The taxable value for a given year is the greater of:

  • Assessed Value for Local Property Taxes: The value assigned by local authorities for property taxation.
  • Most Recent Sale Price: The last sale price on or before December 31 of that year.

Example:
A property has an assessed value of $600,000 and most recent sale price of $500,000. The taxable value is $600,000 (the higher amount). If one individual owns 100% of the property, the tax payable for 2022 is $6,000 (1% × $600,000 × 100%).

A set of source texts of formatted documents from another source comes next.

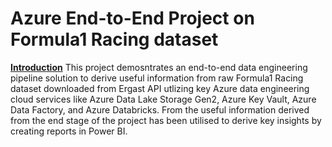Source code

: # Azure End-to-End Project on Formula1 Racing dataset 

<b><u>Introduction</u></b>
This project demosntrates an end-to-end data engineering pipeline solution to derive useful information from raw Formula1 Racing dataset downloaded from Ergast API utlizing key Azure data engineering cloud services like Azure Data Lake Storage Gen2, Azure Key Vault, Azure Data Factory, and Azure Databricks. From the useful information derived from the end stage of the project has been utilised to derive key insights by creating reports in Power BI.
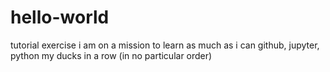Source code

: # hello-world
tutorial exercise
i am on a mission to learn as much as i can
github, jupyter, python my ducks in a row (in no particular order)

Updated Example | Canada.ca

A person using a calculator and a computer

The Consequences of not Filing your UHT

Failing to file a tax return on time can have financial consequences in the form of penalties, and the severity of these penalties is determined by specific criteria. The penalty for late filing is calculated as the greater of two amounts:

  1. Fixed Amount Penalty:

    • For individuals, the fixed amount penalty is $5,000.
    • For corporations, the fixed amount penalty is higher, set at $10,000.

This fixed amount serves as a baseline penalty that applies regardless of the tax liability associated with the return. Even if the tax owed is less than the fixed amount, the taxpayer is still liable for this predetermined penalty for failing to submit the return on time.

  1. Percentage-based Penalty:

The percentage-based penalty is calculated as 5% of the tax owed, plus an additional 3% for each complete month that the return is late.

This part of the penalty is directly tied to the amount of tax liability associated with the return. The 5% initial charge is based on the total tax owed, and an extra 3% is added for each month that the return remains unfiled.

For example, if an individual or corporation owes $50,000 in taxes and fails to file the return on time, the penalty calculation would include both the fixed amount and the percentage-based components. In this case, the penalty would be the greater of $5,000 or 5% of $50,000 (which is $2,500), plus an additional 3% for each complete month of delay.

It’s important to note that these penalties are designed to encourage timely and accurate filing of tax returns. Taxpayers are encouraged to adhere to the filing deadlines to avoid incurring these penalties, as they can significantly increase the overall financial obligation associated with the tax return.

Why Some Homes Remain Vacant

Understanding why people leave their homes vacant is not only important for gaining insights into the perspective of property owners and investors but also for assisting the Canadian government in better understanding the reasons influencing these decisions and coming up with better solutions.

Fear of Tenant Disputes

Some landlords avoid tenants due to the risk of legal battles. In Ontario, for example, evictions can be challenging even in cases of property damage or criminal activity.

Investment Strategy

Some owners keep homes empty to wait for property values to rise, aiming for capital gains instead of rental income.

Second Homes or Vacation Properties

Many owners split time between multiple homes. A property may sit empty for long periods if used only for vacations or part-time work stays.

Construction Delays

Permitting and approval delays can stall renovations or development. As a result, properties stay vacant longer than expected.

A person wearing a hard hat and looking up at a tall crane

Why Some Landlords Still Fail to File the UHT

Complexity of the Process

Many property owners view UHT filing as complicated and time-consuming. To help, the CRA offers an online tool that asks simple questions to determine whether you must file.

Lack of Awareness Among Overseas Owners

Some landlords living outside Canada don’t realize they must file or pay the tax. This gap underscores the need for better education about tax responsibilities.

Conclusion

It’s essential for property owners to understand the Underused Housing Tax and stay compliant. As the government works to address the housing crisis, landlords should stay informed, plan ahead, and file on time to avoid penalties and protect their investments.